Python: reshape array correctly-CodePudding

I have the following function

import math
import pandas as pd
import pandas_datareader as web
import numpy as np    
import matplotlib.pyplot as plt
import os.path

from sklearn.preprocessing import MinMaxScaler

from tensorflow.keras.models import Sequential
from tensorflow.keras.layers import Dense, LSTM, Dropout
from tensorflow.keras.models import load_model

def predict_stock(stock_name, predict_days=30):
    start = dt.datetime(2021, 1, 1)
    end = dt.datetime.now()

    stock = web.DataReader(stock_name, data_source="yahoo", start=start, end=end)
    stock = stock.filter(["Adj Close"])
    stock_data = stock.values

    # splits the stock into training data and test data
    training_len = math.ceil(len(stock) - predict_days)

    scale = MinMaxScaler()
    scaled_data = scale.fit_transform(stock_data)
    train_data = scaled_data[:training_len]

    # sets train values
    x_train = []
    y_train = []

    # test starts at day 60 and ends at 80 % of day end (test data)
    for i in range(predict_days, len(train_data)):
        x_train.append(train_data[i - predict_days:i])
        y_train.append(train_data[i:i predict_days])
    x_train = np.array(x_train)
    y_train = np.array(y_train)
    #y_train.reshape(y_train, x_train.shape)

predict_stock('ALB', 30)

while x_train is of shape (164, 30, 1), y_train is for some reason of shape (164,), whereby the generation was the same.

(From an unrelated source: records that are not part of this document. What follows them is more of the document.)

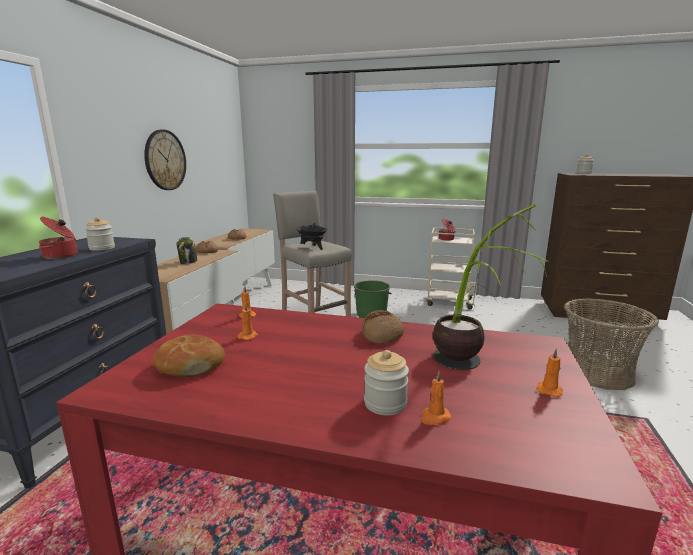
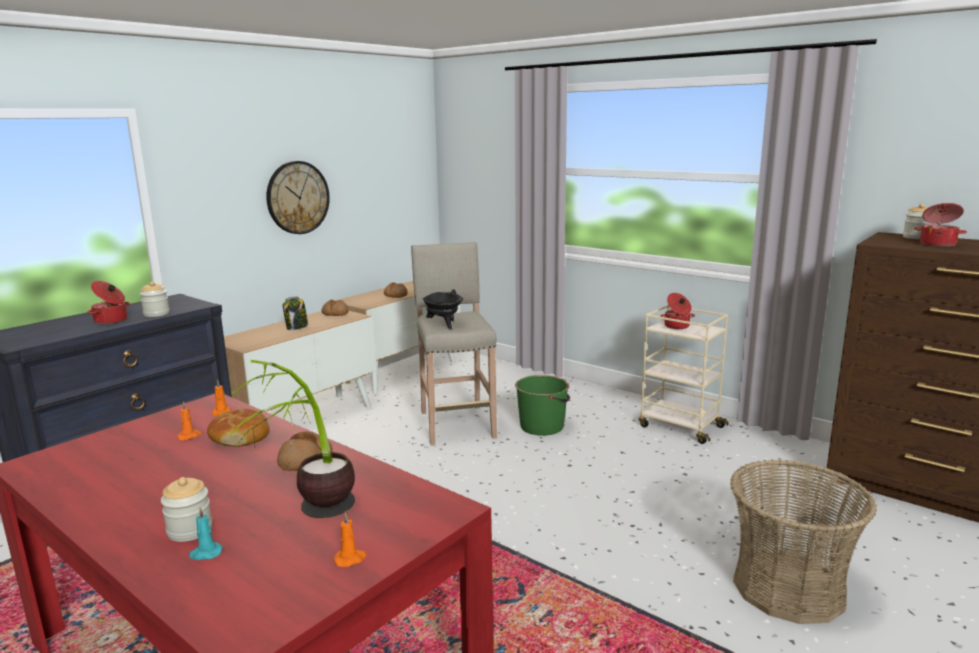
camera: 25 degrees right, 0 degrees up
(190, 365) = (106, 456): bread -> bread (240, 437)
(434, 417) = (205, 553): orange candle -> turquoise candle
(603, 174) = (937, 244): none -> cooking pot

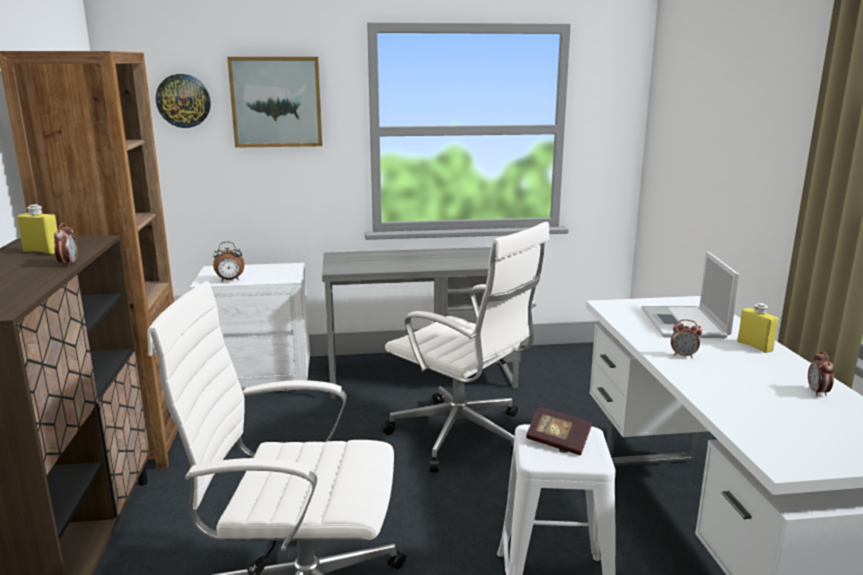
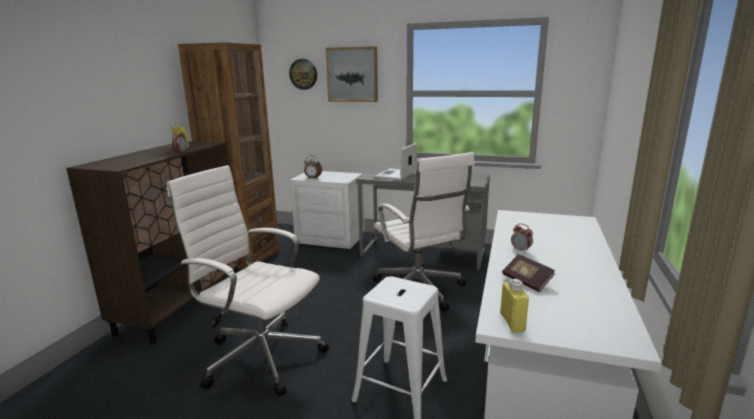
camera: 25 degrees right, 0 degrees up
(558, 442) = (400, 289): book -> book (527, 281)
(684, 323) = (551, 232): laptop -> laptop (395, 175)
(754, 346) = (586, 253): yellow bottle -> yellow bottle (512, 322)
(817, 392) = (594, 289): alarm clock -> none

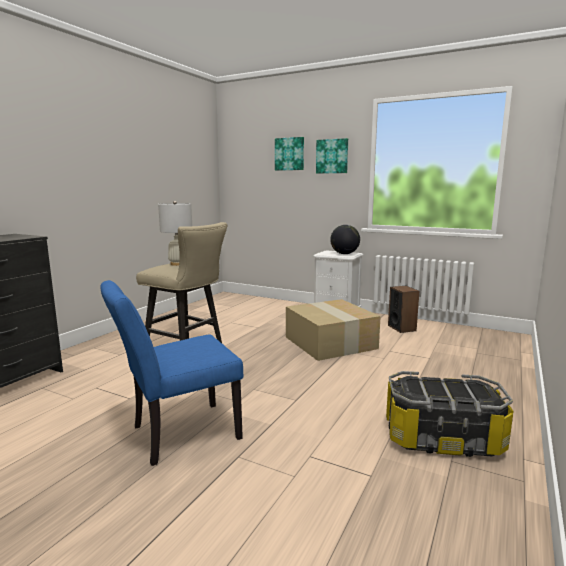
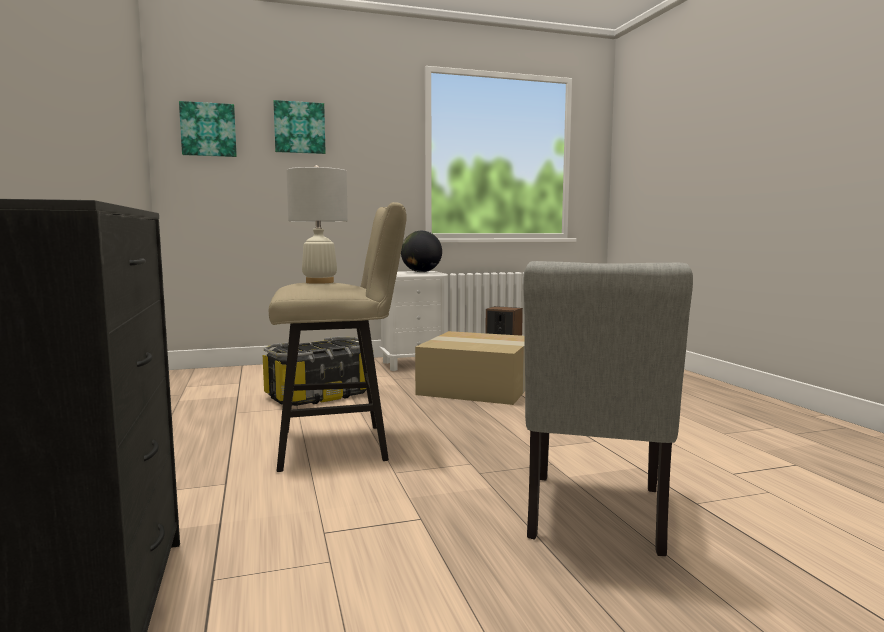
camera: 45 degrees left, 5 degrees down
(177, 434) = (594, 518): blue chair -> grey chair
(332, 156) = (370, 137): picture -> picture (208, 130)
(442, 439) = (754, 423): storage box -> storage box (320, 395)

How can I reshape y_train to (164,30,1)?

I tried the command:

 y_train.reshape(y_train, x_train.shape)

but this gives me the error:

TypeError: only integer scalar arrays can be converted to a scalar index

How can I reshape the array correctly?

CodePudding user response：

The very basic flaw in your code is that you passed y_train as the first parameter of reshape (it is a method of y_train array).

But spotting this is not enough.

If you want to rsehape y_train to the shape of x_train, then y_train must have the same number of elements as x_train. You can achieve it calling e.g. np.repeat:

np.repeat(y_train, x_train.shape[1])

i.e. "multily" occurrences of source elements, but so far the result is still a 1D array.

The second step is to reshape.

So the whole code can be:

result = np.repeat(y_train, x_train.shape[1]).reshape(x_train.shape)

I intentionally saved the result in another array, in order to keep the source array for any comparison.

But consider also another approach, probably better matching the computer learning methodology:

I suppose that it is enough to convert y_train to a single column shape. So try:

result2 = np.expand_dims(y_train, 1)

This time the shape of the result is (164, 1).